Johnson explicou que o casal temia pela morte de seu bebê em Nauru. Salima foi examinada por um médico cerca de um mês antes do aborto. Ela estava pesando apenas 35 quilos. “Isso dá uma indicação das condições em Nauru. Fico surpreso deles terem conseguido conceber uma criança”, frisou o advogado.

Publicidade

Atualmente, 983 crianças estão detidas em instalações de imigração: desse número, 208 em Nauru e 196 na Ilha Christmas. Em resposta a preocupações com o aumento do tempo de detenção de meninos e meninas, resultante da linha dura do governo do premiê Tony Abbott, a Comissão de Direitos Humanos da Austrália (AHRC, em inglês) começou um inquérito sobre as condições enfrentadas pelas crianças requerentes de asilo. Os resultados divulgados semana passada não foram nada bons.

Testemunhos do inquérito revelaram altas taxas de sofrimento e desordens mentais, incluindo 128 casos de menores detidos cometendo atos de autoflagelação nos últimos 15 meses. E o nível de doenças físicas entre os que vivem em centros de detenção também é alto.

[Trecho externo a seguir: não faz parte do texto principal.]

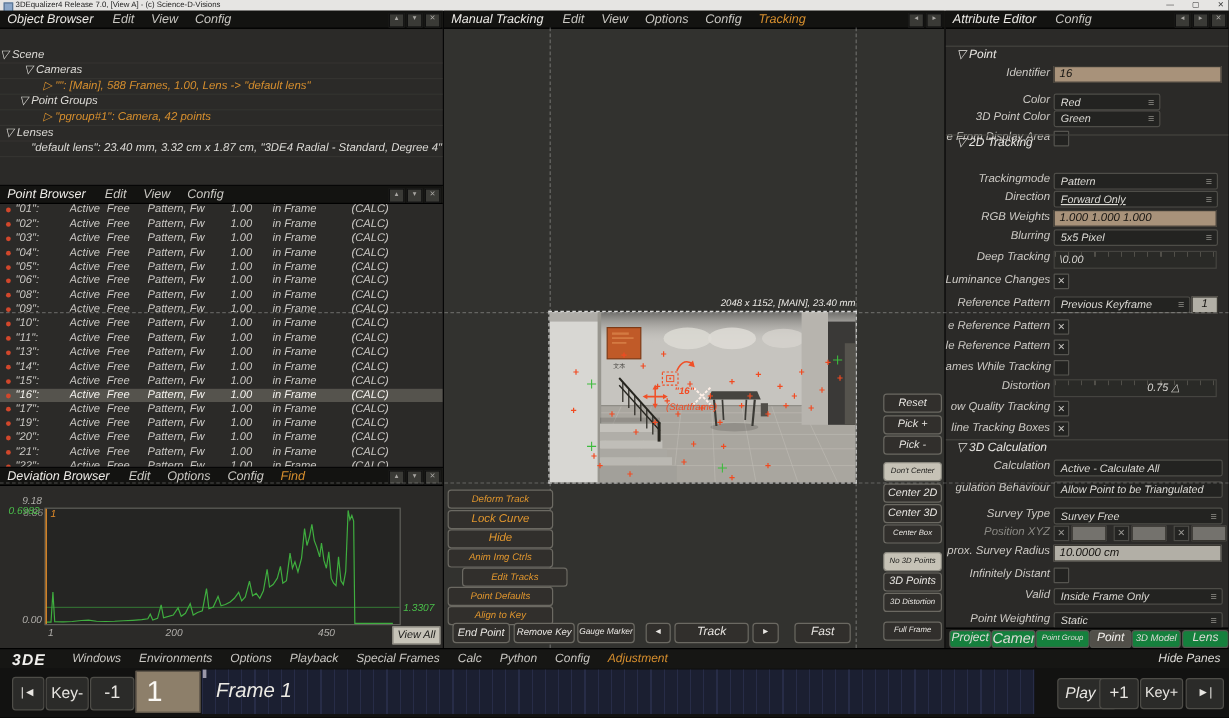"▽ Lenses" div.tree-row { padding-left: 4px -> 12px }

A professora Elizabeth Elliott, da Sydney Medical School, visitou recentemente as instalações da Ilha Christmas como parte do inquérito. Ela relatou à VICE ter ficado horrorizada com as condições do lugar. “Eles estão vivendo em pequenas salas de metal superlotadas, com uma única janela, uma única porta e pouquíssimo espaço para uma criança aprender a engatinhar, andar e brincar”, ela disse. “Infecções respiratórias e gástricas agudas são exacerbadas pela proximidade.”

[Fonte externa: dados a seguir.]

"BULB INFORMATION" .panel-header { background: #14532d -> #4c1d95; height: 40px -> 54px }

Elliot também entrevistou algumas das crianças detidas na Ilha Christmas. “Os garotos mais velhos conseguiam verbalizar que se sentiam deprimidos e sem esperança”, continuou. “Alguns expressaram ansiedade severa sobre a possibilidade de transferência para Manus.” Há crianças que dão sinais de regressão psicológica: “Depois de ficarem um ano inteiro no acampamento, elas começaram a urinar na cama, gaguejar ou parar de falar.”

Publicidade

Salima e Mamun não são os únicos que não quiseram cuidar de um bebê nessas condições. Há relatos de outros dois casos de aborto em centros de detenção. A VICE tentou esclarecer o número exato de casos com o Departamento de Imigração, mas um porta-voz afirmou que “mais detalhes sobre essa questão não podem ser fornecidos por razões de privacidade”.

O inquérito também revelou que requerentes de asilo têm suas propriedades apreendidas na chegada aos centros de detenção. Gillian Triggs, presidente da AHRC, falou à VICE que uma das revelações mais chocantes foi a de que óculos e aparelhos de audição estavam sendo tirados de quem chegava aos centros. “Eles precisam ficar ali sem esse apoio”, disse.

“Eles tiraram os remédios de uma criança epilética e não foram capazes de estabilizá-la com qualquer outro remédio disponível na ilha. Logo ela começou a ter convulsões, o que, claro, era o que o medicamento devia prevenir. Um garoto pequeno teve seu aparelho auditivo apreendido, então teve que começar a ler lábios”, explicou Triggs. “Esse tipo de mesquinhez dentro do sistema tem um impacto muito pessoal sobre os detidos.”

A presidente da AHRC atestou que o Departamento visa a criar um ambiente tão pouco convidativo que os imigrantes acabem desconsiderando a possibilidade de vir à Austrália – e que isso está se sobrepondo a suas obrigações legais e morais. Algumas pessoas no comando “entendem que o interesse das crianças é uma consideração primária, mas que a política de ajuda do governo está dando lugar à política de impedimento do ministério”. Ela frisa: “Impedimento parece ser a carta trunfo”.

“Claro, tratando-se de lei internacional, você não pode usar refugiados, particularmente crianças, como ferramenta, achando que isso vai ter algum tipo de impacto no tráfico de pessoas”, opinou Triggs.

Apesar de tudo isso, algumas mulheres decidem dar à luz na detenção ou já têm crianças quando chegam ali. Quando Elliot esteve na ilha, dez mulheres estavam sob observação contínua por terem tentado se autoflagelar. “Eram todas mulheres com bebês pequenos e estavam se autoflagelando porque queriam melhores condições para os filhos. Elas disseram que era intolerável continuar vivendo mais tempo nessas condições”, explicou. “Acho que isso mostra a força do sentimento dessas mães de que a detenção não é lugar para se ter um filho.”